OC Science hosted its workshops at Santiago Elementary in collaboration with the Beckman High School OC Science Chapter as part of the Santiago Science Night event on Nov. 18th.

The event featured four different workshops: Battery Basics, a circuitry workshop; Lava Lamps, a chemistry workshop; Sense Perception, a behavioral science workshop; and Bridge Building, an engineering workshop.

Minh-Thi Nguyen, the captain for the Battery Basics workshop, taught students how to make different batteries out of ordinary household supplies, such as soda. The students were able to make their own batteries, and then watch them light up.

“I put salt, copper, and aluminum together to make my battery,” said Ava, an eager participant.

Lava Lamps is an event where students make their very own lava lamps by utilizing the hydrophobic and hydrophilic properties of oil and water. Harry Park, the captain for this workshop, first gave a brief lesson on chemistry for the elementary schoolers. For example, he taught that hydrophobic molecules are those that dislike water, and hydrophilic molecules are those that are attracted to water. He then showed them how to make their own lava lamps with household materials.
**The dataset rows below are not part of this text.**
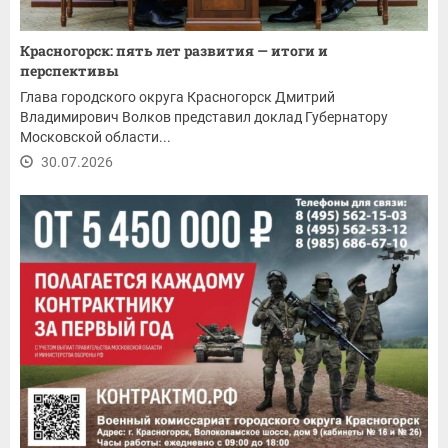
Красногорск: пять лет развития — итоги и
перспективы
Глава городского округа Красногорск Дмитрий
Владимирович Волков представил доклад Губернатору
Московской области...
30.07.2026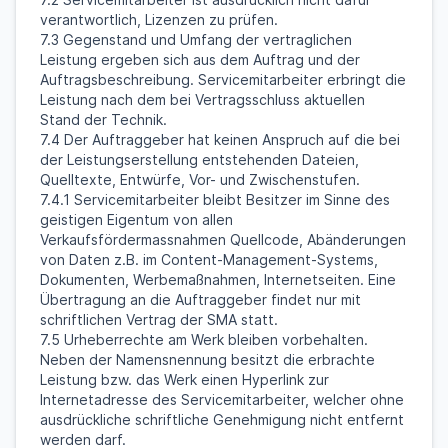
verantwortlich, Lizenzen zu prüfen.
7.3 Gegenstand und Umfang der vertraglichen
Leistung ergeben sich aus dem Auftrag und der
Auftragsbeschreibung. Servicemitarbeiter erbringt die
Leistung nach dem bei Vertragsschluss aktuellen
Stand der Technik.
7.4 Der Auftraggeber hat keinen Anspruch auf die bei
der Leistungserstellung entstehenden Dateien,
Quelltexte, Entwürfe, Vor- und Zwischenstufen.
7.4.1 Servicemitarbeiter bleibt Besitzer im Sinne des
geistigen Eigentum von allen
Verkaufsfördermassnahmen Quellcode, Abänderungen
von Daten z.B. im Content-Management-Systems,
Dokumenten, Werbemaßnahmen, Internetseiten. Eine
Übertragung an die Auftraggeber findet nur mit
schriftlichen Vertrag der SMA statt.
7.5 Urheberrechte am Werk bleiben vorbehalten.
Neben der Namensnennung besitzt die erbrachte
Leistung bzw. das Werk einen Hyperlink zur
Internetadresse des Servicemitarbeiter, welcher ohne
ausdrückliche schriftliche Genehmigung nicht entfernt
werden darf.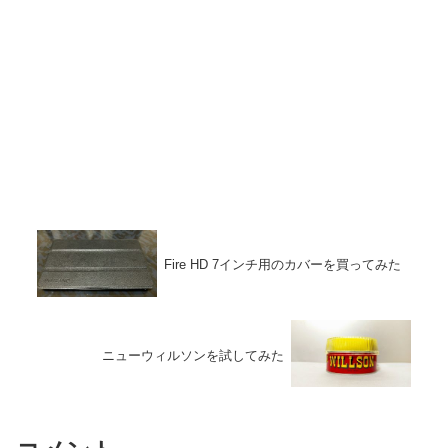
Fire HD 7インチ用のカバーを買ってみた
ニューウィルソンを試してみた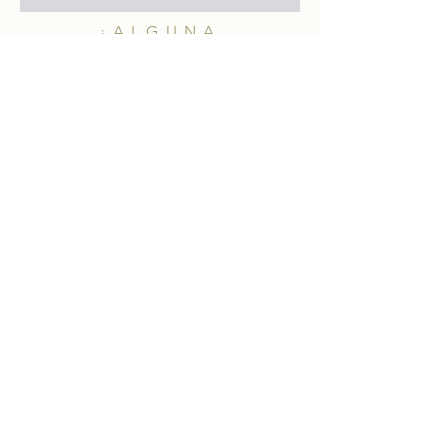
¿ALGUNA
PREGUNTA?
merakiheartmade@gmail.com
NUESTRAS REDES
SOCIALES
HELP
Shipping & Returns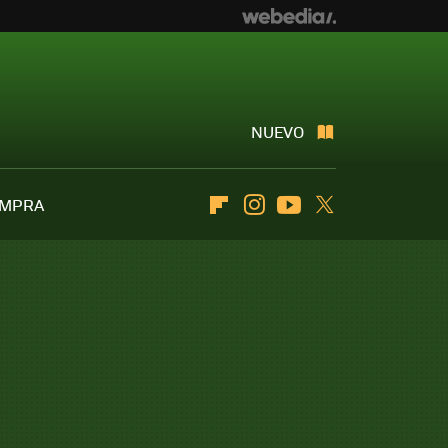
NUEVO
OMPRA
Flipboard
Instagram
Youtube
Twitter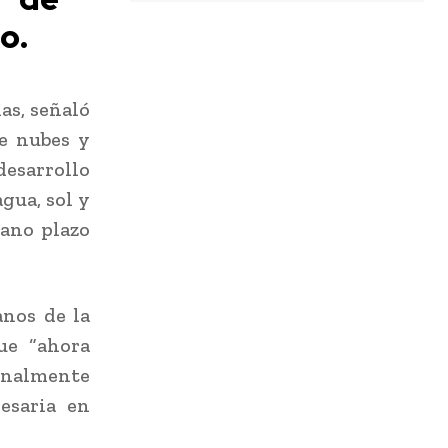
o.
as, señaló
de nubes y
desarrollo
gua, sol y
iano plazo
anos de la
ue “ahora
nalmente
esaria en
Harry believes that “the experiment was a creative way to explain a somewhat tough chemistry concept in an engaging way.”

Shreyas Hukkeri, the captain for the Sense Perception workshop, explained the surprising phenomena of why people cannot always trust their eyes. A simple taste-test proved his point. While he explained the lesson, his assistant teachers secretly mixed apple juice with different food colorings. When given to the students, almost no one could identify the mysterious juice as apple juice. For instance, one student who received a purple-colored juice thought it was grape juice.

"The sense perception experiment amused the participants and their parents on how just the simple changing of color could alter their thoughts on a mystery liquid. Overall, it was a great experience and I was happy that the kids had an enjoyable time doing the experiment,” recalls Shreyas.

Jun Yun is the captain for the Bridge Building workshop. The challenge of his workshop was to have the students construct a bridge that could hold the most amount of weights. Not only did this event encourage problem solving, but it also encouraged teamwork. Students got together and began pondering different designs for bridges.

“We want to design the bridge like a table,” said Gilbert as he drew out his design. Adding on to Gilbert’s idea, team member Isaac said, “I was thinking of using a triangle as the base because the weight will be evenly distributed.”

Each student contributed different ideas to the bridges, and the ideas proved to be effective. The winning team was able to hold a whole box of weights before the bridge broke.

Both volunteers and participants were able to gain new knowledge from the event. Beckman OC Science member Wesley Vu says, “It was really neat seeing so many people, both parents and kids, being so engaged in the activities that were prepared.”